Jackson's first trial would eventually result in a mistrial, as the judge determined that comments made by prosecutor Ralph Guerrero had prejudiced jurors towards the defendant. As a result, the venue for the upcoming trial was moved to San Angelo, and that new jury would be selected. Guerrero had told the jurors that investigators had located vials of Mivacron at Jackson's home, and suggested that her failing marriages and losing custody of her children might have been contributing factors for her decision to start killing her patients.

At her second trial, FBI Special Agent David Burns testified against Jackson, revealing that in the course of several interrogations with her, he determined that she had killed the patients in fits for anger for being "too demanding", and that she had attempted to injure several others, including a 14-year-old girl and a 40-year-old woman suffering from Crohn's disease. When pressed as to why she felt the need to kill them, she simply replied that she did not know. In the end, Jackson pleaded no contest to the ten capital murder charges, accepting the life imprisonment terms in exchange for avoiding a jury trial and having her daughter testifying against her. Following her conviction, she released a statement via her attorney proclaiming her innocence and expressing her sympathy for the families of the victims, which was met with lukewarm reception. She and defense team attended an evidentiary hearing in 2015, seeking a new trial and a dismissal of writ, but no results have been reported of that endeavor.

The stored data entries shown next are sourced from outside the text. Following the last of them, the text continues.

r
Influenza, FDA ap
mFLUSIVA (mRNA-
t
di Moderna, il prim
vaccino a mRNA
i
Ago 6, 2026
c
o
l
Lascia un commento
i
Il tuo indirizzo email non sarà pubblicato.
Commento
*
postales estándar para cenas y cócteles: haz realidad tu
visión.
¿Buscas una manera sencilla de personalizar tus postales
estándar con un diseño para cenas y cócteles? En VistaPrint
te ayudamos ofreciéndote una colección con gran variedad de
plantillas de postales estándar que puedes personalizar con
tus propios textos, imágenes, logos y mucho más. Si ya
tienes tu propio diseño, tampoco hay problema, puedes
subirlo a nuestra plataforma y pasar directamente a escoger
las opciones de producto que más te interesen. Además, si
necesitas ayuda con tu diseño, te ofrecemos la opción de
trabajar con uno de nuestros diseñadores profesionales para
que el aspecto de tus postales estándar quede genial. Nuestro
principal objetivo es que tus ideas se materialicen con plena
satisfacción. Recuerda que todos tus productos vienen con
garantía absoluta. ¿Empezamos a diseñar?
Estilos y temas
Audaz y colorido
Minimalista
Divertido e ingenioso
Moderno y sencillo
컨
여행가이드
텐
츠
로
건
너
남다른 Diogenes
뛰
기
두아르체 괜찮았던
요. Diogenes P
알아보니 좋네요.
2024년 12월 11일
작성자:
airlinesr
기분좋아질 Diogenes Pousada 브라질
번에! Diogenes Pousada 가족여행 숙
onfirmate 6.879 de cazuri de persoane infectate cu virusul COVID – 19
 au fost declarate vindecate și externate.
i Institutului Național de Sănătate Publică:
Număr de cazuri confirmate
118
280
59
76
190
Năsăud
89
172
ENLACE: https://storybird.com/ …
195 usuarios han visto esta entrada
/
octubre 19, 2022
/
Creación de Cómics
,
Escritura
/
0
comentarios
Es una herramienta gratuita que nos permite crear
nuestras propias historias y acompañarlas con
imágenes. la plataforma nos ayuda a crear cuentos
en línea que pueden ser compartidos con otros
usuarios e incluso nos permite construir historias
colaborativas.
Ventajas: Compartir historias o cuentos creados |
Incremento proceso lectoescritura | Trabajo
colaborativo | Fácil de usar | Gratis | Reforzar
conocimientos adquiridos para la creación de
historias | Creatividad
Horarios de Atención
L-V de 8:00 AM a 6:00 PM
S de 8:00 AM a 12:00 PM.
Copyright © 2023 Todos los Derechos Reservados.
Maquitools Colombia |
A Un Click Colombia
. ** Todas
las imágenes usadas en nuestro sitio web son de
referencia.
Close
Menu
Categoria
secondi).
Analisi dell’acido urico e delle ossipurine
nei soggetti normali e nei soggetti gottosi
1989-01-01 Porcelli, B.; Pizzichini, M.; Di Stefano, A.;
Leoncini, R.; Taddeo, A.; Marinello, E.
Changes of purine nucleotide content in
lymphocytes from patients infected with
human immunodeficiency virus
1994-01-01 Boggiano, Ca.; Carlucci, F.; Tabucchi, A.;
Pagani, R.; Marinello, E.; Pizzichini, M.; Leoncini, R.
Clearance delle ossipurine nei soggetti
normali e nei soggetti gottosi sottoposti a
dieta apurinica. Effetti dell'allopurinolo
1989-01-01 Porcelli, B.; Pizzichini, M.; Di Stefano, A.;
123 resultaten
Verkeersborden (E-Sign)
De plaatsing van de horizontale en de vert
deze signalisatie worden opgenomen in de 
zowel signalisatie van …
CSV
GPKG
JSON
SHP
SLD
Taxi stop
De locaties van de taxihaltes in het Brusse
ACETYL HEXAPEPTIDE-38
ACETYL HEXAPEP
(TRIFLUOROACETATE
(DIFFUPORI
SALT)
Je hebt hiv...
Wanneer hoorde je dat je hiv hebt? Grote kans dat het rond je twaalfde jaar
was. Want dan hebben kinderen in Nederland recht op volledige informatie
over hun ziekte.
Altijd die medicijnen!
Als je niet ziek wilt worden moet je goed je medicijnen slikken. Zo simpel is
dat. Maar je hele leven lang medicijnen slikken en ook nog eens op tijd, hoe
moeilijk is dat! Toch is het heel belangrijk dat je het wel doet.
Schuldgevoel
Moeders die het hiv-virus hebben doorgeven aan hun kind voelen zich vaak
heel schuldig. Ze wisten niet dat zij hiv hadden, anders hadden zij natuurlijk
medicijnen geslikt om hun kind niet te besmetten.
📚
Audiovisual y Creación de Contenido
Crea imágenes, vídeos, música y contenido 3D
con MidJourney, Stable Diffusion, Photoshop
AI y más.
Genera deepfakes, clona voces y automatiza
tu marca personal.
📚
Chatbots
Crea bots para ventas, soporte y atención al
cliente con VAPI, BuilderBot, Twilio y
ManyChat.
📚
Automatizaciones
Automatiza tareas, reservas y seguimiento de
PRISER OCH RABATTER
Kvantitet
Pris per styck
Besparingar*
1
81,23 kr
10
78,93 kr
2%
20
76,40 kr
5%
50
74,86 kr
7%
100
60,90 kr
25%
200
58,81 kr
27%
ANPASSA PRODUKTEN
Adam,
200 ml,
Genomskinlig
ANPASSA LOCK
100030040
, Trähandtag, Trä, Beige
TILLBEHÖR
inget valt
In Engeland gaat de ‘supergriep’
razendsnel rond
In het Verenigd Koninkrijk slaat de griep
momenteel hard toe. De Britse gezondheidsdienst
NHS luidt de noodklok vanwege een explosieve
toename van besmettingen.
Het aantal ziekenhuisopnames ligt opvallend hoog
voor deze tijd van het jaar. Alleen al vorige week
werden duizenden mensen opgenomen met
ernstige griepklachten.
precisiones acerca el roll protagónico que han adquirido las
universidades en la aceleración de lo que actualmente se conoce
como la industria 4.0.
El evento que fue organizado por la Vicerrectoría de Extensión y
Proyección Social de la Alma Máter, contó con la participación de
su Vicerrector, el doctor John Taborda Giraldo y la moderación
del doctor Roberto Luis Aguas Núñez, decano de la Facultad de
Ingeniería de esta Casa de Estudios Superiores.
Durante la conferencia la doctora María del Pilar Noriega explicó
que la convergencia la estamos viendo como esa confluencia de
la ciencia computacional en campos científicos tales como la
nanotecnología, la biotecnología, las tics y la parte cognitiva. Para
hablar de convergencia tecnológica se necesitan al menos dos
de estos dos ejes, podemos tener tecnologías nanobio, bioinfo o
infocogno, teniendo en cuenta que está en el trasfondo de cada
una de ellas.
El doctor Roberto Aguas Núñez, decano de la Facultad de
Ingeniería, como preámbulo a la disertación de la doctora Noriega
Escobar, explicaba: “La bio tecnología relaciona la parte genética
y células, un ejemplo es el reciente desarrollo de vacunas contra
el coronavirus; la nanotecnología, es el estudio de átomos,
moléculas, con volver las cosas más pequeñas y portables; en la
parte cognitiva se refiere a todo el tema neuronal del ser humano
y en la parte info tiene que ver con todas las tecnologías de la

As of August 2021, she remains incarcerated at the Christina Melton Crain Unit in Gatesville, with her earliest possible parole date being in 2042.

==Victims==

| Number | Name | Sex | Age | Date of death |
|---|---|---|---|---|
| 1 | Donna Alice Jennings | F | 100 | December 11, 2000 |
| 2 | Sanford Ray Mitchell | M | 62 | December 20, 2000 |
| 3 | James Wesley Gore | M | 80 | December 29, 2000 |
| 4 | Jimmy Ray Holder | M | 65 | January 7, 2001 |
| 5 | Dorothy Jean Vandenburg | F | 78 | January 7, 2001 |
| 6 | J. T. Nichols | M | 80 | January 11, 2001 |
| 7 | John Walter Williams | M | 78 | January 11, 2001 |
| 8 | Omo Ovella Glenn Wyler | F | 95 | January 24, 2001 |
| 9 | Orvel Lee Moore Jr. | M | 82 | January 30, 2001 |
| 10 | Everett E. Jackson | M | 92 | February 4, 2001 |

==See also==
- List of serial killers in the United States

==Bibliography==
- Katherine M. Ramsland (2007). "Inside the Minds of Healthcare Serial Killers: Why They Kill"
- Virginia A. Lynch and Janet Barber Duval (2010). "Forensic Nursing Science"
- Kelly M. Pyrek (2011). "Healthcare Crime: Investigating Abuse, Fraud, and Homicide"

==In media and culture==
- On the second season of the British docu-series Nurses Who Kill, Jackson's case was covered in the second episode.
- This case is covered in Nightingale No More: the Case of Vicki Dawn Jackson - On the Podcast Killer Psyche.
- An episode of Murder By Medic focused on Jackson's case.